WHAT THE TASK ASKS: An exact copy of the entries, with every picture omitted, is what is needed here.
─── SUPPLIED RECORDS ───
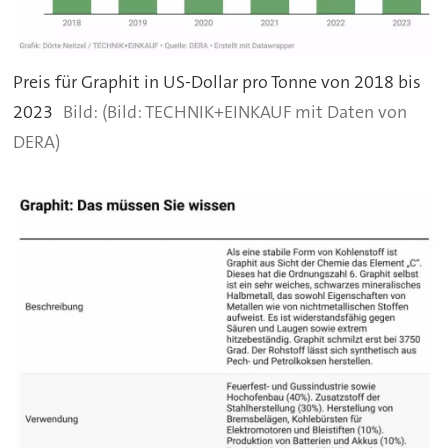
Preis für Graphit in US-Dollar pro Tonne von 2018 bis
2023
(Bild: TECHNIK+EINKAUF mit Daten von
DERA)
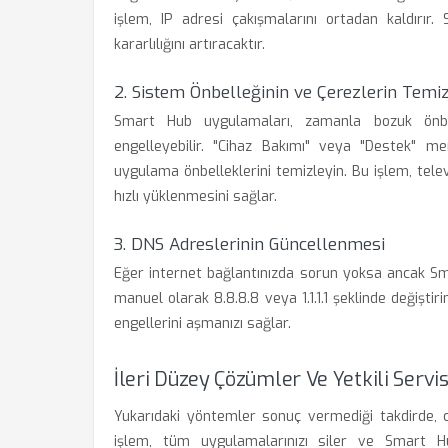
işlem, IP adresi çakışmalarını ortadan kaldırır.
kararlılığını artıracaktır.
2. Sistem Önbelleğinin ve Çerezlerin Temi
Smart Hub uygulamaları, zamanla bozuk önbelle
engelleyebilir. "Cihaz Bakımı" veya "Destek" m
uygulama önbelleklerini temizleyin. Bu işlem, tel
hızlı yüklenmesini sağlar.
3. DNS Adreslerinin Güncellenmesi
Eğer internet bağlantınızda sorun yoksa ancak Sm
manuel olarak 8.8.8.8 veya 1.1.1.1 şeklinde değiştir
engellerini aşmanızı sağlar.
İleri Düzey Çözümler Ve Yetkili Servi
Yukarıdaki yöntemler sonuç vermediği takdirde, cih
işlem, tüm uygulamalarınızı siler ve Smart Hu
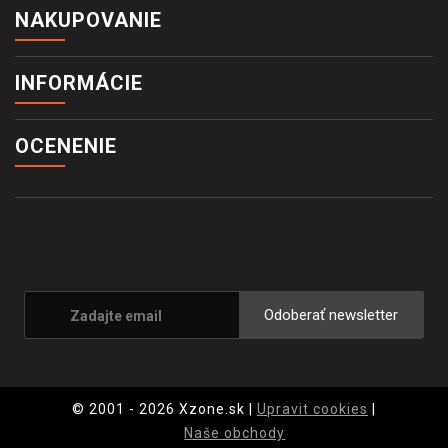
NAKUPOVANIE
INFORMÁCIE
OCENENIE
Odoberať newsletter
© 2001 - 2026 Xzone.sk |
Upravit cookies
|
Naše obchody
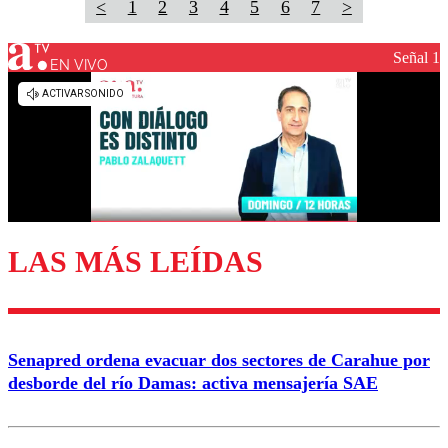
<
1
2
3
4
5
6
7
>
Señal 1
EN VIVO
LAS MÁS LEÍDAS
Senapred ordena evacuar dos sectores de Carahue por
desborde del río Damas: activa mensajería SAE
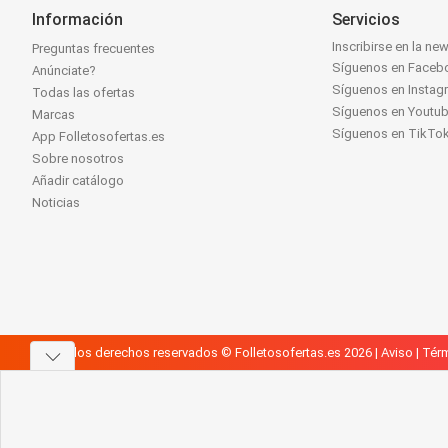
Información
Servicios
Inscribirse en la new
Preguntas frecuentes
Síguenos en Faceb
Anúnciate?
Síguenos en Instag
Todas las ofertas
Síguenos en Youtu
Marcas
Síguenos en TikTo
App Folletosofertas.es
Sobre nosotros
Añadir catálogo
Noticias
Todos los derechos reservados © Folletosofertas.es 2026 |
Aviso
|
Térm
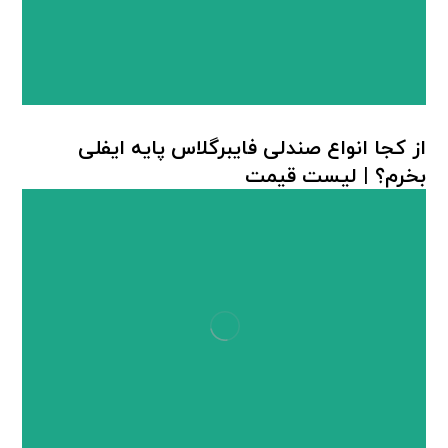
از کجا انواع صندلی فایبرگلاس پایه ایفلی
بخرم؟ | لیست قیمت
صندلی پلاستیکی پایه چوبی
,
هیراد پلاست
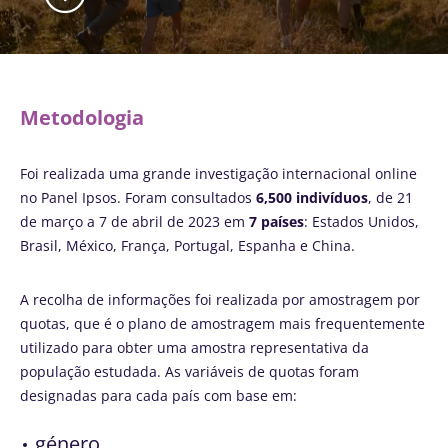
Metodologia
Foi realizada uma grande investigação internacional online
no Panel Ipsos. Foram consultados
6,500 indivíduos
, de 21
de março a 7 de abril de 2023 em
7 países
: Estados Unidos,
Brasil, México, França, Portugal, Espanha e China.
A recolha de informações foi realizada por amostragem por
quotas, que é o plano de amostragem mais frequentemente
utilizado para obter uma amostra representativa da
população estudada. As variáveis de quotas foram
designadas para cada país com base em:
género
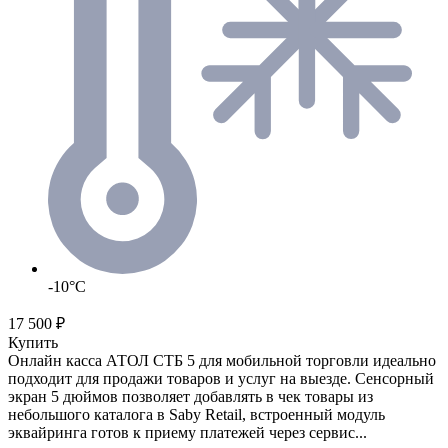
-10°C
17 500 ₽
Купить
Онлайн касса АТОЛ СТБ 5 для мобильной торговли идеально
подходит для продажи товаров и услуг на выезде. Сенсорный
экран 5 дюймов позволяет добавлять в чек товары из
небольшого каталога в Saby Retail, встроенный модуль
эквайринга готов к приему платежей через сервис...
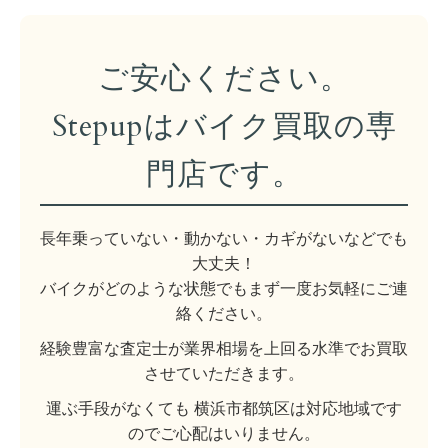
ご安心ください。
Stepupはバイク買取の専
門店です。
長年乗っていない・動かない・カギがないなどでも
大丈夫！
バイクがどのような状態でもまず一度お気軽にご連
絡ください。
経験豊富な査定士が業界相場を上回る水準でお買取
させていただきます。
運ぶ手段がなくても 横浜市都筑区は対応地域です
のでご心配はいりません。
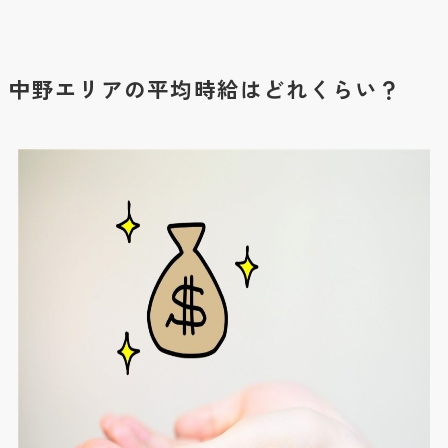
中野エリアの平均時給はどれくらい？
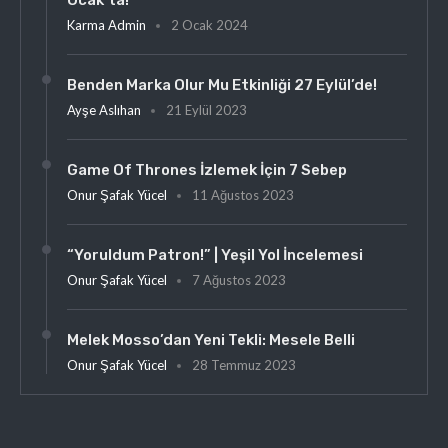
Ocak’ta!
Karma Admin
2 Ocak 2024
Benden Marka Olur Mu Etkinliği 27 Eylül’de!
Ayşe Aslıhan
21 Eylül 2023
Game Of Thrones İzlemek İçin 7 Sebep
Onur Şafak Yücel
11 Ağustos 2023
“Yoruldum Patron!” | Yeşil Yol İncelemesi
Onur Şafak Yücel
7 Ağustos 2023
Melek Mosso’dan Yeni Tekli: Mesele Belli
Onur Şafak Yücel
28 Temmuz 2023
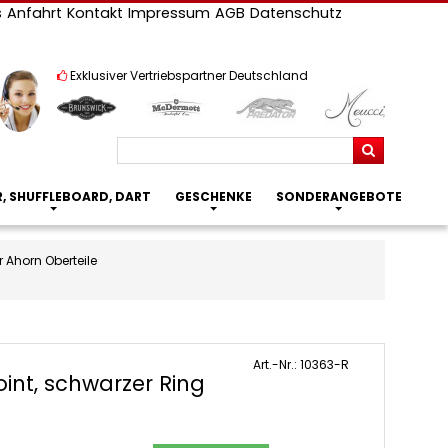
s
Anfahrt
Kontakt
Impressum
AGB
Datenschutz
Exklusiver Vertriebspartner Deutschland
Suchen
R, SHUFFLEBOARD, DART
GESCHENKE
SONDERANGEBOTE
r Ahorn Oberteile
Art.-Nr.: 10363-R
oint, schwarzer Ring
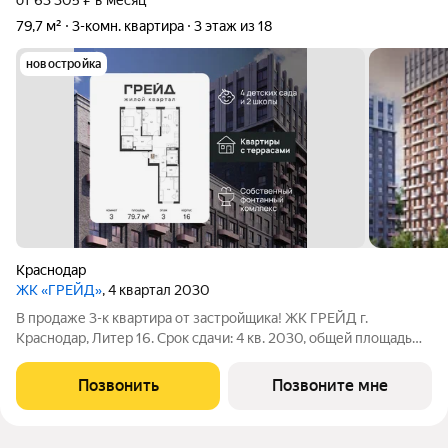
от 63 305 ₽ в месяц
79,7 м²
3-комн. квартира
3 этаж из 18
новостройка
Краснодар
ЖК «ГРЕЙД»
, 4 квартал 2030
В продаже 3-к квартира от застройщика! ЖК ГРЕЙД г.
Краснодар, Литер 16. Срок сдачи: 4 кв. 2030, общей площадью
79.7 кв.м., на 3 этаже. ГРЕЙД от DOGMA: квартал бизнес-
класса. Никогда неоклассика не была представлена в
Позвонить
Позвоните мне
краснодарской архитектуре с таким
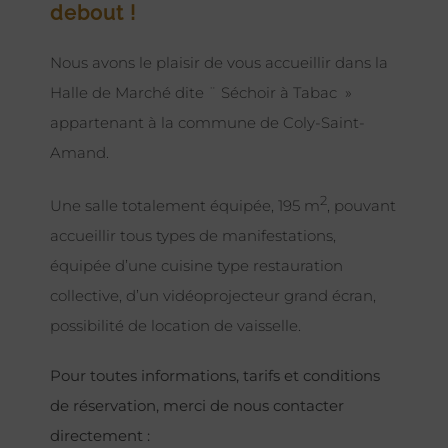
debout !
Nous avons le plaisir de vous accueillir dans la
Halle de Marché dite ¨ Séchoir à Tabac »
appartenant à la commune de Coly-Saint-
Amand.
2
Une salle totalement équipée, 195 m
, pouvant
accueillir tous types de manifestations,
équipée d’une cuisine type restauration
collective, d’un vidéoprojecteur grand écran,
possibilité de location de vaisselle.
Pour toutes informations, tarifs et conditions
de réservation, merci de nous contacter
directement :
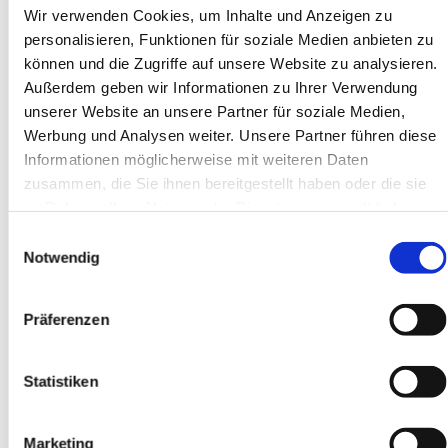
Wir verwenden Cookies, um Inhalte und Anzeigen zu
Mitarbeiter des Montagebereichs von Oerlikon Barmag
personalisieren, Funktionen für soziale Medien anbieten zu
symbolisch einen großen Spendenscheck.
können und die Zugriffe auf unsere Website zu analysieren.
„Jedes Jahr spenden die Kolleginnen und Kollegen der
Außerdem geben wir Informationen zu Ihrer Verwendung
Montage-Abteilung den Erlös unserer
unserer Website an unsere Partner für soziale Medien,
Weihnachtstombola Tombola für gute Zwecke. In
Werbung und Analysen weiter. Unsere Partner führen diese
diesem Jahr“, erzählte Ryszard Gbor, „entschied die
Informationen möglicherweise mit weiteren Daten
Abteilungsbelegschaft, einen Großteil des Tombola-
zusammen, die Sie ihnen bereitgestellt haben oder die sie
Erlöses der „Ukraine-Hilfe Remscheid“ zu spenden.“ Die
im Rahmen Ihrer Nutzung der Dienste gesammelt haben.
Geschäftsführung habe sich ebenso an der Aktion
Einwilligungsauswahl
beteiligt, so dass insgesamt 1250 Euro zusammenkamen,
Notwendig
ergänzte Oerlikon-Mitarbeiter Paul Gaier.
Präferenzen
Menn: "Jeder Cent wird benötigt"
Superintendentin Antje Menn bedankte sich herzlich für
Statistiken
die Spenden. „Jeder Cent wird benötigt“, sagte sie.
Diakonie-Geschäftsführer Florian Schäfer berichtete
über den Vergabe-Ausschuss, in dem u.a. Vertreter aus
Marketing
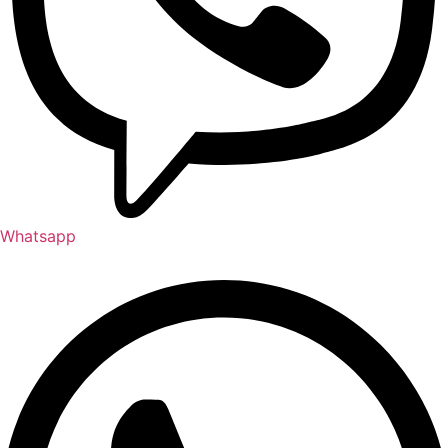
Whatsapp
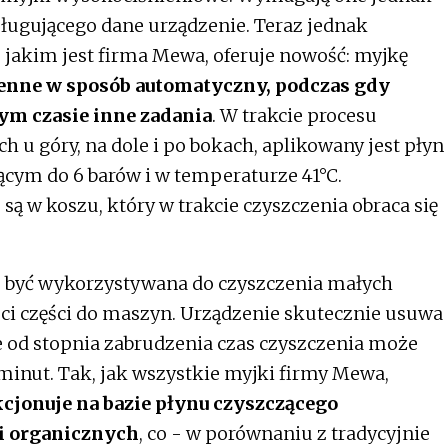
ugującego dane urządzenie. Teraz jednak
 jakim jest firma Mewa, oferuje nowość: myjkę
ienne w sposób automatyczny, podczas gdy
m czasie inne zadania
. W trakcie procesu
h u góry, na dole i po bokach, aplikowany jest płyn
cym do 6 barów i w temperaturze 41°C.
 w koszu, który w trakcie czyszczenia obraca się
 być wykorzystywana do czyszczenia małych
ści części do maszyn. Urządzenie skutecznie usuwa
e od stopnia zabrudzenia czas czyszczenia może
inut. Tak, jak wszystkie myjki firmy Mewa,
cjonuje na bazie płynu czyszczącego
i organicznych
, co - w porównaniu z tradycyjnie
───
THE COMPLETED TASK:
Preis für Graphit in US-Dollar pro Tonne von 2018 bis
2023
(Bild: TECHNIK+EINKAUF mit Daten von
DERA)
işlem, IP adresi çakışmalarını ortadan kaldırır.
kararlılığını artıracaktır.
2. Sistem Önbelleğinin ve Çerezlerin Temi
Smart Hub uygulamaları, zamanla bozuk önbelle
engelleyebilir. "Cihaz Bakımı" veya "Destek" m
uygulama önbelleklerini temizleyin. Bu işlem, tel
hızlı yüklenmesini sağlar.
3. DNS Adreslerinin Güncellenmesi
Eğer internet bağlantınızda sorun yoksa ancak Sm
manuel olarak 8.8.8.8 veya 1.1.1.1 şeklinde değiştir
engellerini aşmanızı sağlar.
İleri Düzey Çözümler Ve Yetkili Servi
Yukarıdaki yöntemler sonuç vermediği takdirde, cih
işlem, tüm uygulamalarınızı siler ve Smart Hu
NAKUPOVANIE
INFORMÁCIE
OCENENIE
Odoberať newsletter
© 2001 - 2026 Xzone.sk |
Upravit cookies
|
Naše obchody
<
1
2
3
4
5
6
7
>
Señal 1
EN VIVO
LAS MÁS LEÍDAS
Senapred ordena evacuar dos sectores de Carahue por
desborde del río Damas: activa mensajería SAE
Información
Servicios
Inscribirse en la new
Preguntas frecuentes
Síguenos en Faceb
Anúnciate?
Síguenos en Instag
Todas las ofertas
Síguenos en Youtu
Marcas
Síguenos en TikTo
App Folletosofertas.es
Sobre nosotros
Añadir catálogo
Noticias
Todos los derechos reservados © Folletosofertas.es 2026 |
Aviso
|
Térm
از کجا انواع صندلی فایبرگلاس پایه ایفلی
بخرم؟ | لیست قیمت
صندلی پلاستیکی پایه چوبی
,
هیراد پلاست
Metodologia
Foi realizada uma grande investigação internacional online
no Panel Ipsos. Foram consultados
6,500 indivíduos
, de 21
de março a 7 de abril de 2023 em
7 países
: Estados Unidos,
Brasil, México, França, Portugal, Espanha e China.
A recolha de informações foi realizada por amostragem por
quotas, que é o plano de amostragem mais frequentemente
utilizado para obter uma amostra representativa da
população estudada. As variáveis de quotas foram
designadas para cada país com base em:
género
-10°C
17 500 ₽
Купить
Онлайн касса АТОЛ СТБ 5 для мобильной торговли идеально
подходит для продажи товаров и услуг на выезде. Сенсорный
экран 5 дюймов позволяет добавлять в чек товары из
небольшого каталога в Saby Retail, встроенный модуль
эквайринга готов к приему платежей через сервис...
ご安心ください。
Stepupはバイク買取の専
門店です。
長年乗っていない・動かない・カギがないなどでも
大丈夫！
バイクがどのような状態でもまず一度お気軽にご連
絡ください。
経験豊富な査定士が業界相場を上回る水準でお買取
させていただきます。
運ぶ手段がなくても 横浜市都筑区は対応地域です
のでご心配はいりません。
中野エリアの平均時給はどれくらい？
Ocak’ta!
Karma Admin
2 Ocak 2024
Benden Marka Olur Mu Etkinliği 27 Eylül’de!
Ayşe Aslıhan
21 Eylül 2023
Game Of Thrones İzlemek İçin 7 Sebep
Onur Şafak Yücel
11 Ağustos 2023
“Yoruldum Patron!” | Yeşil Yol İncelemesi
Onur Şafak Yücel
7 Ağustos 2023
Melek Mosso’dan Yeni Tekli: Mesele Belli
Onur Şafak Yücel
28 Temmuz 2023
s
Anfahrt
Kontakt
Impressum
AGB
Datenschutz
Exklusiver Vertriebspartner Deutschland
Suchen
R, SHUFFLEBOARD, DART
GESCHENKE
SONDERANGEBOTE
r Ahorn Oberteile
Art.-Nr.: 10363-R
oint, schwarzer Ring
от 63 305 ₽ в месяц
79,7 м²
3-комн. квартира
3 этаж из 18
новостройка
Краснодар
ЖК «ГРЕЙД»
, 4 квартал 2030
В продаже 3-к квартира от застройщика! ЖК ГРЕЙД г.
Краснодар, Литер 16. Срок сдачи: 4 кв. 2030, общей площадью
79.7 кв.м., на 3 этаже. ГРЕЙД от DOGMA: квартал бизнес-
класса. Никогда неоклассика не была представлена в
Позвонить
Позвоните мне
краснодарской архитектуре с таким
debout !
Nous avons le plaisir de vous accueillir dans la
Halle de Marché dite ¨ Séchoir à Tabac »
appartenant à la commune de Coly-Saint-
Amand.
2
Une salle totalement équipée, 195 m
, pouvant
accueillir tous types de manifestations,
équipée d’une cuisine type restauration
collective, d’un vidéoprojecteur grand écran,
possibilité de location de vaisselle.
Pour toutes informations, tarifs et conditions
de réservation, merci de nous contacter
directement :
Wir verwenden Cookies, um Inhalte und Anzeigen zu
Mitarbeiter des Montagebereichs von Oerlikon Barmag
personalisieren, Funktionen für soziale Medien anbieten zu
symbolisch einen großen Spendenscheck.
können und die Zugriffe auf unsere Website zu analysieren.
„Jedes Jahr spenden die Kolleginnen und Kollegen der
Außerdem geben wir Informationen zu Ihrer Verwendung
Montage-Abteilung den Erlös unserer
unserer Website an unsere Partner für soziale Medien,
Weihnachtstombola Tombola für gute Zwecke. In
Werbung und Analysen weiter. Unsere Partner führen diese
diesem Jahr“, erzählte Ryszard Gbor, „entschied die
Informationen möglicherweise mit weiteren Daten
Abteilungsbelegschaft, einen Großteil des Tombola-
zusammen, die Sie ihnen bereitgestellt haben oder die sie
Erlöses der „Ukraine-Hilfe Remscheid“ zu spenden.“ Die
im Rahmen Ihrer Nutzung der Dienste gesammelt haben.
Geschäftsführung habe sich ebenso an der Aktion
Einwilligungsauswahl
beteiligt, so dass insgesamt 1250 Euro zusammenkamen,
Notwendig
ergänzte Oerlikon-Mitarbeiter Paul Gaier.
Präferenzen
Menn: "Jeder Cent wird benötigt"
Superintendentin Antje Menn bedankte sich herzlich für
Statistiken
die Spenden. „Jeder Cent wird benötigt“, sagte sie.
Diakonie-Geschäftsführer Florian Schäfer berichtete
über den Vergabe-Ausschuss, in dem u.a. Vertreter aus
Marketing
Whatsapp
ugującego dane urządzenie. Teraz jednak
 jakim jest firma Mewa, oferuje nowość: myjkę
ienne w sposób automatyczny, podczas gdy
m czasie inne zadania
. W trakcie procesu
h u góry, na dole i po bokach, aplikowany jest płyn
cym do 6 barów i w temperaturze 41°C.
 w koszu, który w trakcie czyszczenia obraca się
 być wykorzystywana do czyszczenia małych
ści części do maszyn. Urządzenie skutecznie usuwa
e od stopnia zabrudzenia czas czyszczenia może
inut. Tak, jak wszystkie myjki firmy Mewa,
cjonuje na bazie płynu czyszczącego
i organicznych
, co - w porównaniu z tradycyjnie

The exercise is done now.